Ces poissons se nourriront de végétaux ou de protéines végétales transformées issues d’un cycle agricole local. On pourra envisager une industrie tropicale composée d’un élément de base : le berger aquacole. La cage renferme des poissons nourris de résidus agricoles et d’algues cultivées par l’aquaculteur et les résidus aquacoles peuvent servir à élever des coquillages ou d’autres espèces marines.
Songe creux de scientifiques égarés?? Pas vraiment! Cette année l’aquaculture a fourni à la planète plus de poisson que la pêche… et ce sont les asiatiques qui tiennent la corde, s’appuyant sur des recherches scientifiques souvent faites… en France.

Justement, les scientifiques ont décidé de réagir et ont mis leurs efforts en commun : L’IFREMER, plutôt axé sur les techniques pures de production biologique s’est uni avec le CIRAD, où les sciences humaines sont mises en avant pour dessiner le système global, respectueux de la population concernée, qui doit être mis en place. Une unité de recherche mixte a été créée, l’UMR 110 Intrepid.

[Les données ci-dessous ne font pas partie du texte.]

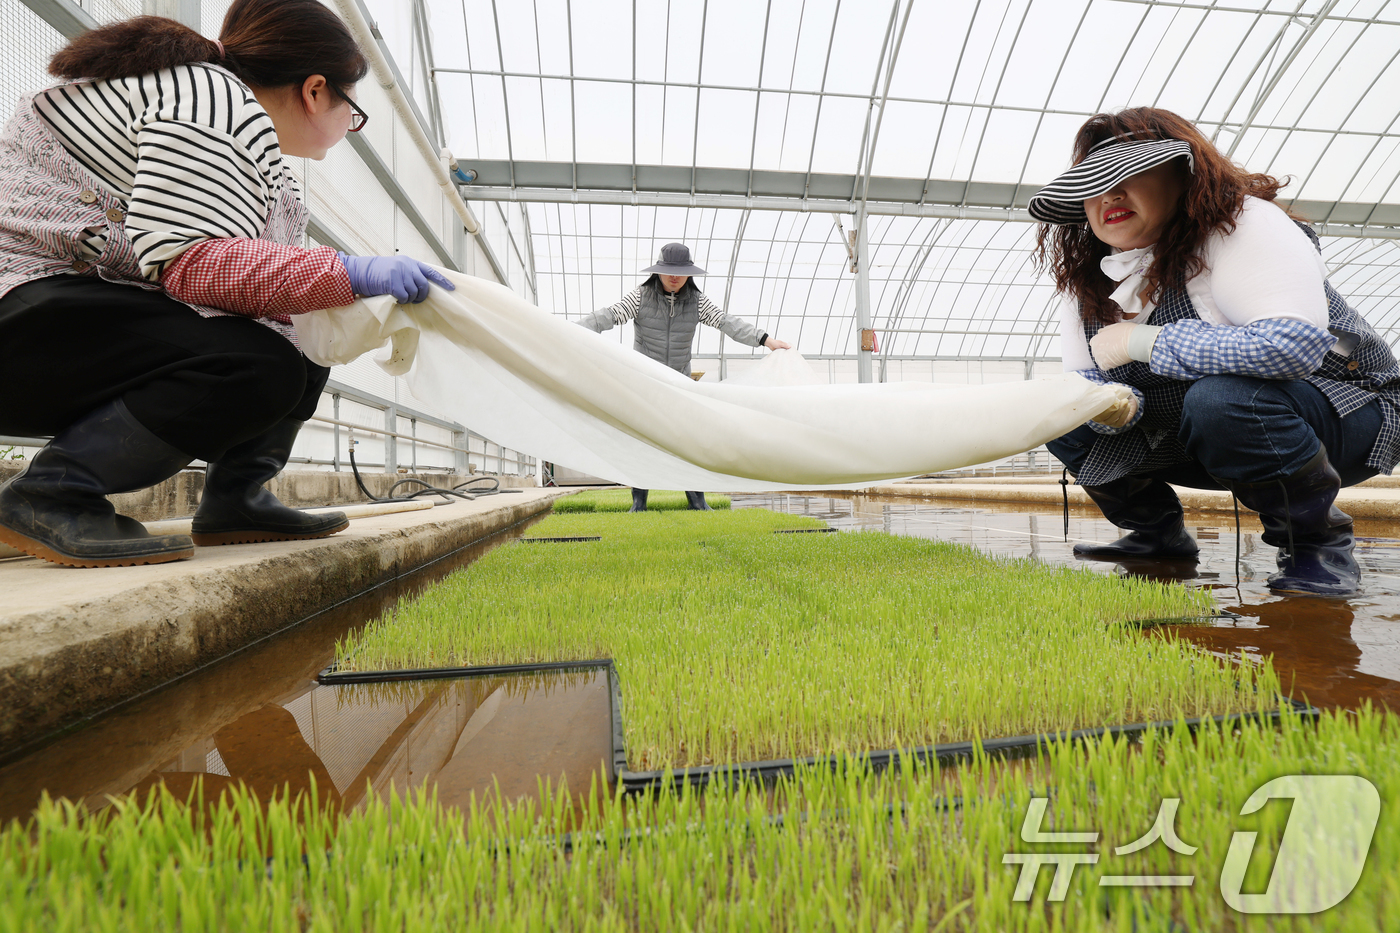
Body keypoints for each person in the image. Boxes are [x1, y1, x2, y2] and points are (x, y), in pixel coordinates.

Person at [0, 1, 452, 568]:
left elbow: (266, 281)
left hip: (52, 321)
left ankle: (235, 500)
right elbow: (191, 264)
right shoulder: (214, 102)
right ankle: (51, 494)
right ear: (315, 90)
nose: (348, 126)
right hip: (20, 307)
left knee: (306, 335)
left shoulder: (248, 144)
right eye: (352, 111)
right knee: (258, 363)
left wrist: (338, 285)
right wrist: (351, 272)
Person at [1031, 107, 1400, 597]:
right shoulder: (1093, 280)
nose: (1110, 195)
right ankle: (1156, 534)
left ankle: (1317, 547)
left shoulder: (1245, 226)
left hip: (1347, 411)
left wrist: (1146, 341)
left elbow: (1293, 348)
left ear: (1184, 174)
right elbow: (1084, 382)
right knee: (1056, 411)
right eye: (1094, 186)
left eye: (1129, 173)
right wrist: (1113, 406)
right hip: (1212, 428)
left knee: (1222, 398)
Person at [580, 242, 791, 512]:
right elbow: (608, 316)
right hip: (645, 382)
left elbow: (726, 322)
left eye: (681, 272)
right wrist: (570, 329)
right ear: (658, 271)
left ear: (689, 274)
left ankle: (697, 501)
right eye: (669, 271)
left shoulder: (697, 302)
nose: (674, 278)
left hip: (680, 383)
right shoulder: (641, 297)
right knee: (644, 440)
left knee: (688, 440)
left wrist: (765, 339)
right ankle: (639, 502)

A Palavas-les-Flots,  l’IFREMER a sa station de  recherche consacrée aussi à l’Outre-mer français. Composée de cabanes et  de baraquements provisoires qui feraient honte à un campement de roms, les biologistes et autres scientifiques de l’IFREMER travaillent d’arrache-pied, avec un enthousiasme communicatif. Sur un terre-plein, un biologiste surveille la croissance des algues dans un bassin à l’eau brassée. Un autre veille que son troupeau de muges, poissons omnivores, ne se nourrissent que d’algues séchées. Un dernier groupe agglutiné devant une cuve ne veut pas dire ce qu’il fait là : la recherche sur l’aquaculture du thon est stratégique et top-secrète… Car nous en sommes là : les Océans sont à bout de souffle, les surfaces de l’Indien et du Pacifique sont encombrées de détritus. La modification chimique des mers est en cours et surtout, les océans se vident à coup de surpêche de bateaux-usines… Il est clair que l’investissement financier et scientifique doit se tourner vers  une aquaculture  au rendement industriel et aux pratiques respectueuses de l’environnement et de la sécurité alimentaire dans l’Outre-mer français. On ne peut pas dire que les grands groupes industriels, que les grandes banques françaises se précipitent pour investir dans un secteur qui devrait  grandir de façon exponentielle dans les années à venir. On ne peut pas dire que l’Etat entretienne l’enthousiasme des scientifiques et des producteurs…

Heureusement, il y a cette réalité du lendemain, ces potentialités énormes qui font que des guadeloupéens, des martiniquais comme des tahitiens ou des calédoniens sont arrivés, chacun sur leur île, à comprendre que l’aquaculture n’est plus un rêve mais bien un objectif concret. Voir les Outremers exporter leur production de poisson certifié sain, à la différence de pas mal de poissons produits dans les pays asiatiques, vers un marché métropolitain déficitaire, serait comme une réponse à des années d’assistanat et de crise économique, et l’assurance de voir des populations entières vivre de leur travail.